● ABOUT THIS EXERCISE:
Search the material and gather each line with "regions" in it.

● THE DATA:
%%

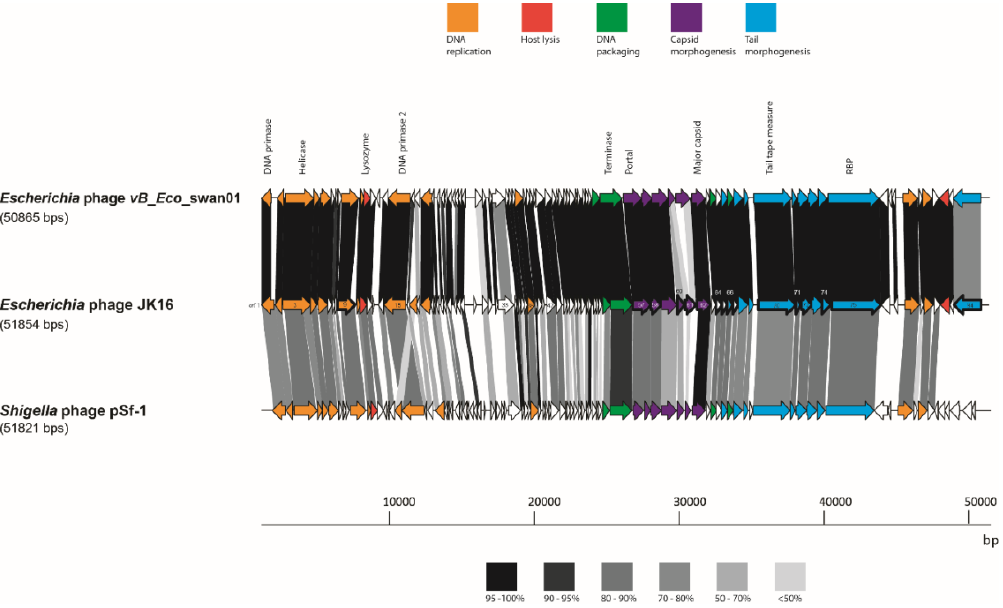
Figure 4 . Genome maps of JK16 phage and its close relatives, vB_Eco_swan01 and pSf-1. The putative functional regions are indicated with the colors described above. ORF sharing amino acid identity are linked by grey shading. The degree of sequence sharing is described by the shading scale in the bottom of the figure. The ORFs of JK16 phage that have been identified as structural components using ESI-MS/MS are outlined with a thick line.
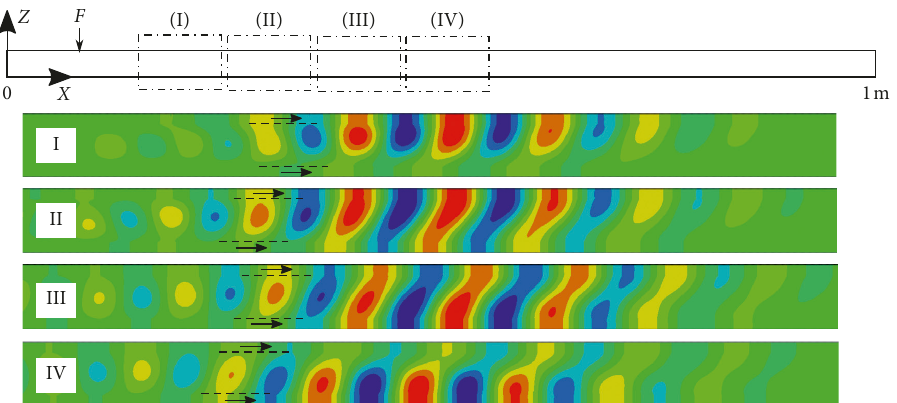
Figure 4: Wave pattern at the excitation frequency 75kHz in different regions of the plate for (I) t � 0.09ms, (II) t � 0.15ms, (III) t � 0.21ms, and (IV) t � 0.27ms. The dotted lines show the approximate location of the laminate skins, and the arrows show the direction of propagation.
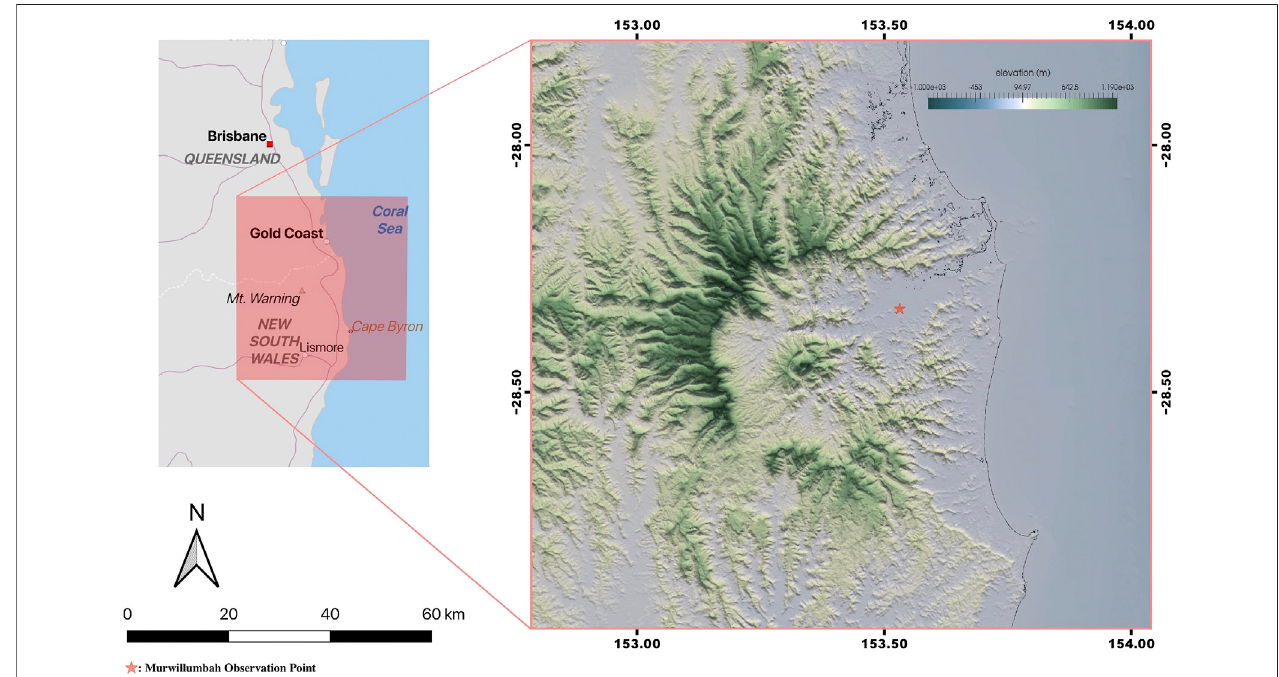
FIGURE1| Mapsofthestudiedregion(CreatedusingNaturalEarthdatainQGIS).OverviewofthestudysitelocationinAustraliaandazoomedinelevationmapof the study site. y lat-min: ∼ – 28 ° , y lat-max: ∼ – 29 ° , x lon-min: ∼ 153.5 ° , and x lon-max: ∼ 153 ° .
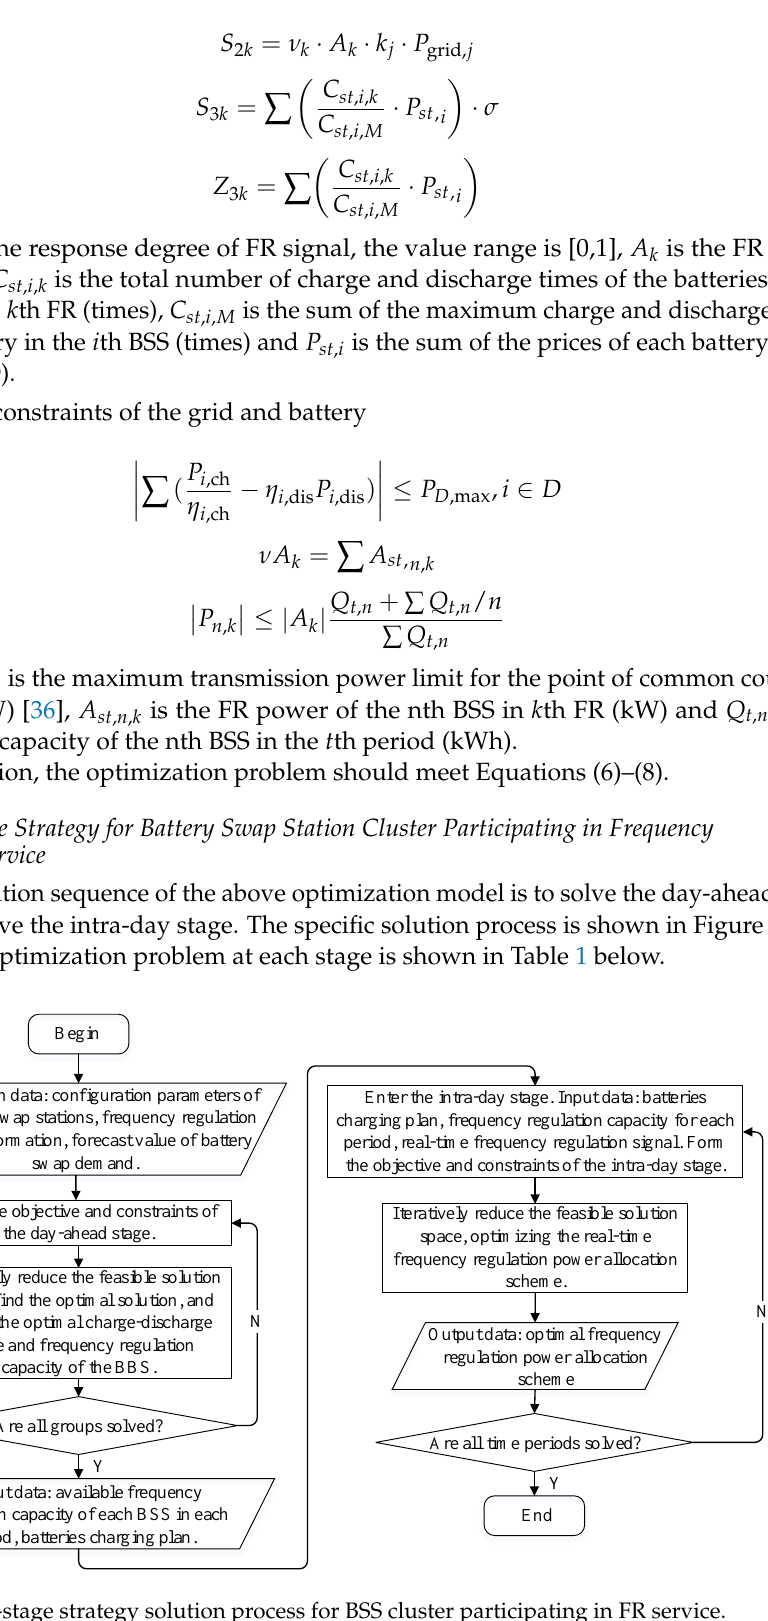
Figure 2. Two-stage strategy solution process for BSS cluster participating in FR service. Table 1. The scale of each optimization problem.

%%

● RESPONSE AREA:
Figure 4 . Genome maps of JK16 phage and its close relatives, vB_Eco_swan01 and pSf-1. The putative functional regions are indicated with the colors described above. ORF sharing amino acid identity are linked by grey shading. The degree of sequence sharing is described by the shading scale in the bottom of the figure. The ORFs of JK16 phage that have been identified as structural components using ESI-MS/MS are outlined with a thick line.
Figure 4: Wave pattern at the excitation frequency 75kHz in different regions of the plate for (I) t � 0.09ms, (II) t � 0.15ms, (III) t � 0.21ms, and (IV) t � 0.27ms. The dotted lines show the approximate location of the laminate skins, and the arrows show the direction of propagation.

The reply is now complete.